An online search for who, most recently, has been drawn to this book steeped in the pursuit of justice and righteousness, is telling: Results show many scholars from the Developing World concerned about the state of their people in impoverished countries where the rich are getting richer and the poor poorer—for example, Nigeria, Zimbabwe, Myanmar, and parts of Latin America. These countries feel in tangible ways the effects of neoliberal capitalism, imperialism, and globalization, with all the unfair labor practices and extraction of resources by the Global North, as well as the corruption and self-enrichment of leaders within their countries.
Amos offers an interesting case of being both an outsider and an insider. On the one hand, he is very much a Southerner from a small town in rural Tekoa, traveling north to deliver his message of judgment to the citizens of Samaria, the capital of the Northern Kingdom, which has been the beneficiary of a period of peace and prosperity. But Amos is not merely at odds with the urban elite of his northern neighbors; he also finds himself an outsider attacking the Jerusalem establishment and elite, who are similarly guilty of forcing subsistence farmers to produce surplus wealth for the benefit of the ruling class.
Amos could also be read against the backdrop of the imperial regimes of Assyria, Babylon, and Persia, which all traveled to distant lands to get their hands on precious goods to build their respective empires. There are some interesting parallels between the economic practices of the royal palaces that engaged in the economics of extracting resources from their subjects in both Samaria and Jerusalem, and this succession of empires that funded their numerous building projects and administrative bureaucracies by means of incessant plunder of neighboring lands.
Finally, Amos can also be viewed as an insider. After all, he is a landowner with a flock and income-generating fruit trees, so he also speaks from a position of privilege. Regardless, called by God to proclaim a different view of the world, Amos dares to speak to multiple audiences—in his context and in centuries to come—about the dangers of thinking privilege and riches are God-given rights.

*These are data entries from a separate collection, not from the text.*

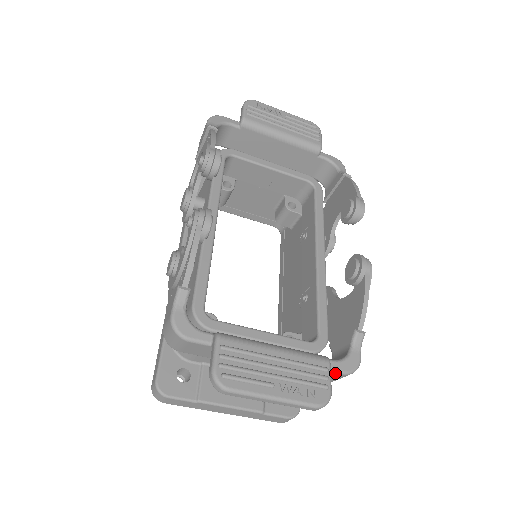
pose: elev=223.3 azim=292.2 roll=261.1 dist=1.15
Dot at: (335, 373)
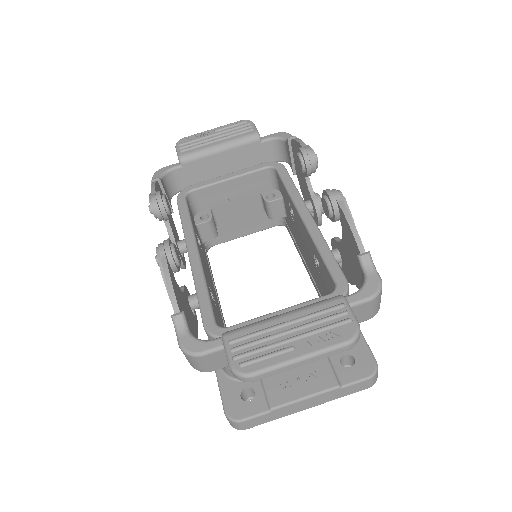
Dot at: (360, 305)
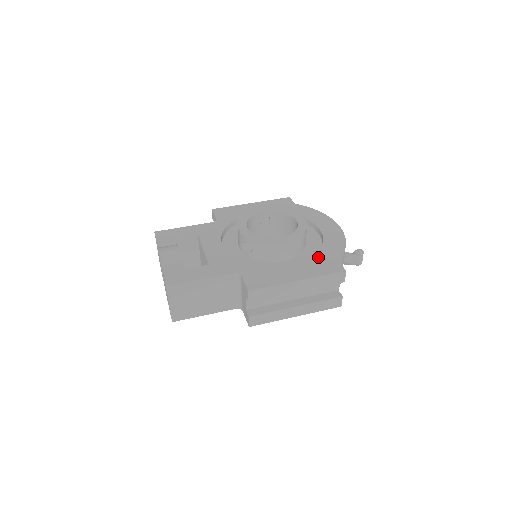
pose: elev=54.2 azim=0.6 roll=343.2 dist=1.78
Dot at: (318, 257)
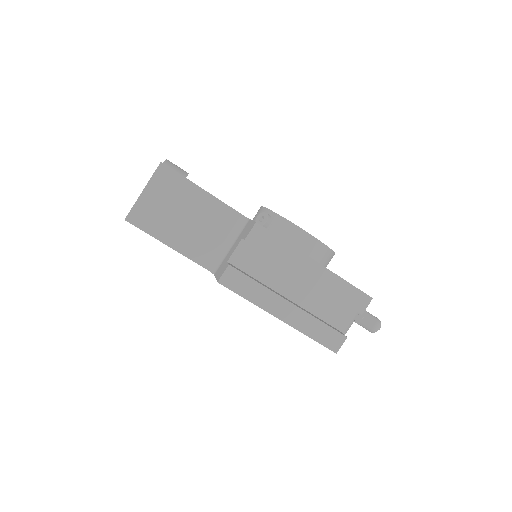
Dot at: occluded
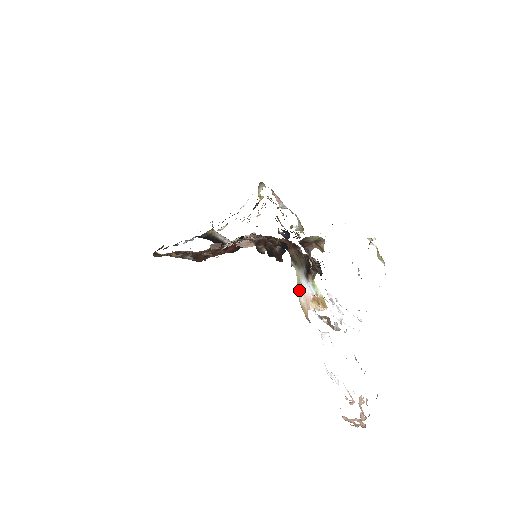
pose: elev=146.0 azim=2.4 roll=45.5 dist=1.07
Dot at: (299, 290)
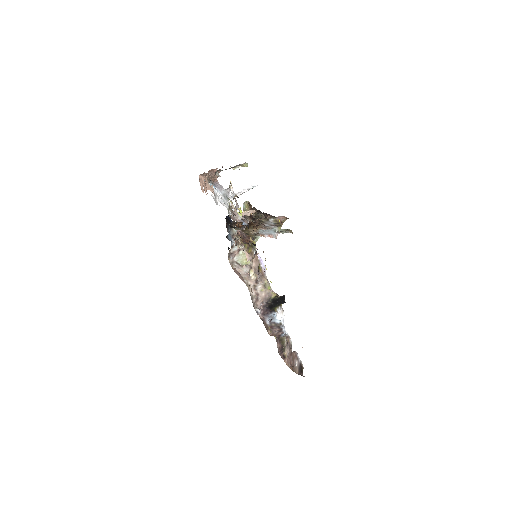
Dot at: occluded
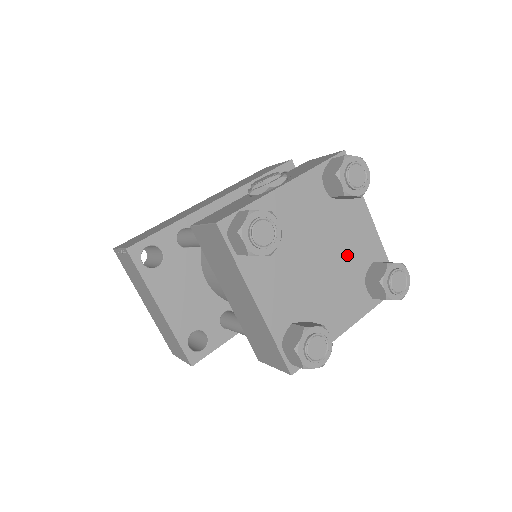
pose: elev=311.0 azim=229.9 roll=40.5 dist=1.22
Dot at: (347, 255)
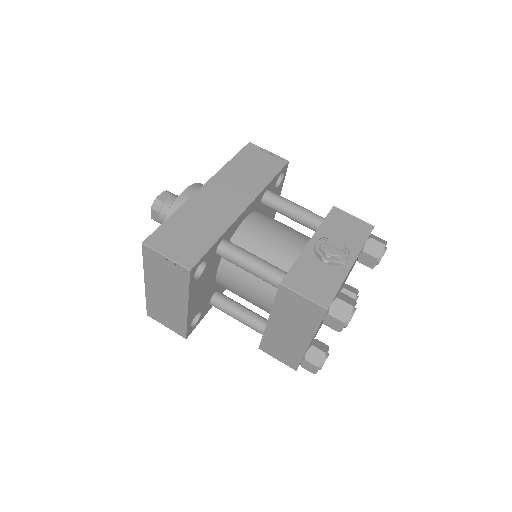
Dot at: occluded
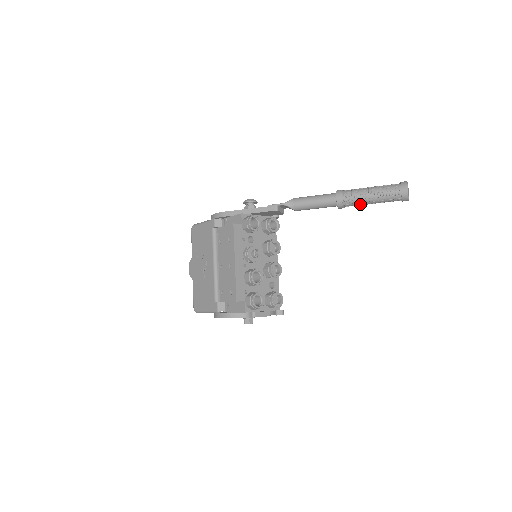
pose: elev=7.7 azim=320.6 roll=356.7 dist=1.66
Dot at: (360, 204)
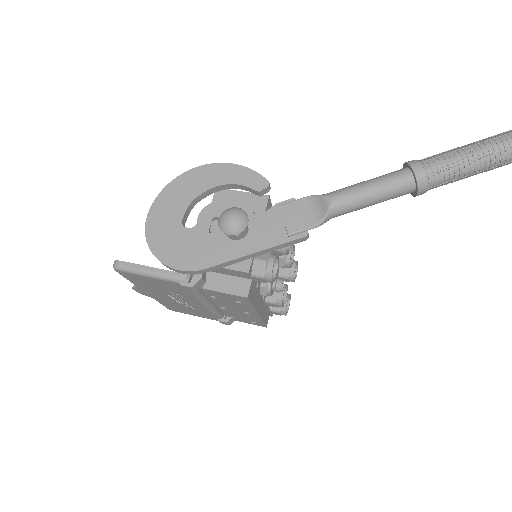
Dot at: occluded
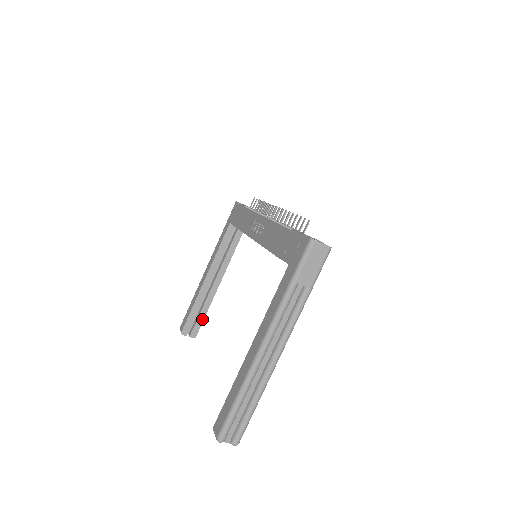
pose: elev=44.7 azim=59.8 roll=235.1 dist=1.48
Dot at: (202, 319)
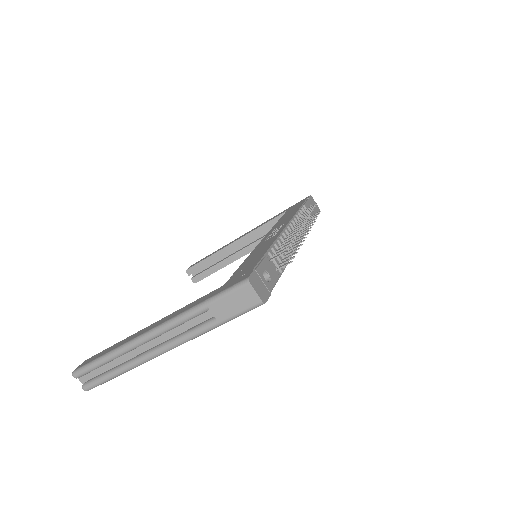
Dot at: (210, 273)
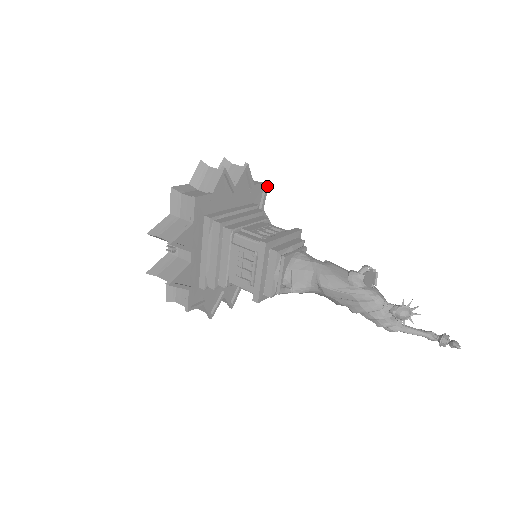
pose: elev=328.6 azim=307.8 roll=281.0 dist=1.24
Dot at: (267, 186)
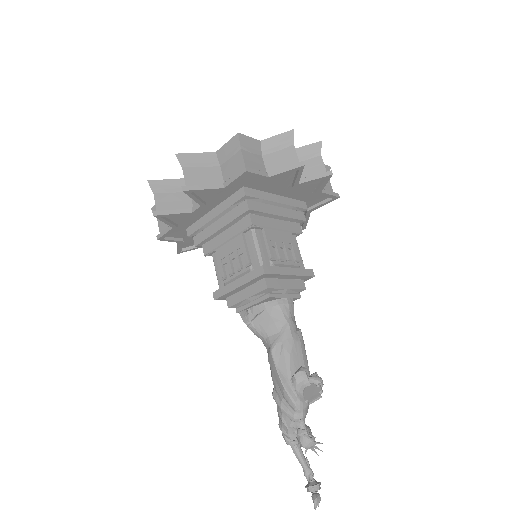
Dot at: (334, 199)
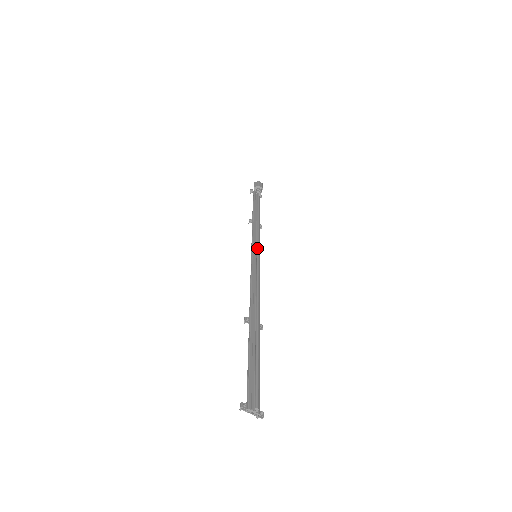
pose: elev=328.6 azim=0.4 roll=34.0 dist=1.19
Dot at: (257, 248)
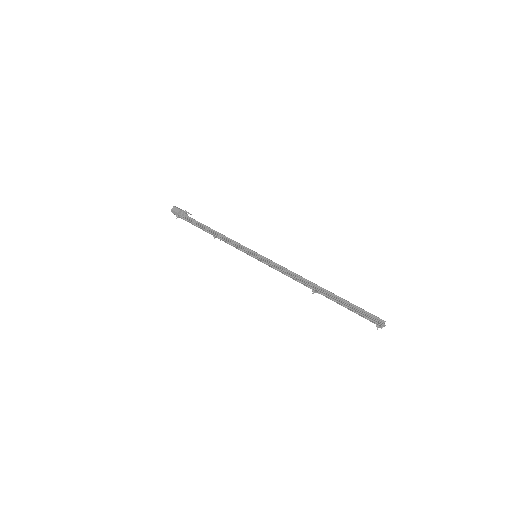
Dot at: (252, 251)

Rather, the message is that ivory beds and luxury goods, such as are on display in Amos 6, are fleeting, bringing to mind the wisdom of Matthew 6:19–21:
Do not store up for yourselves treasures on earth, where moth and rust consume and where thieves break in and steal, but store up for yourselves treasures in heaven, where neither moth nor rust consumes and where thieves do not break in and steal. For where your treasure is, there your heart will be also.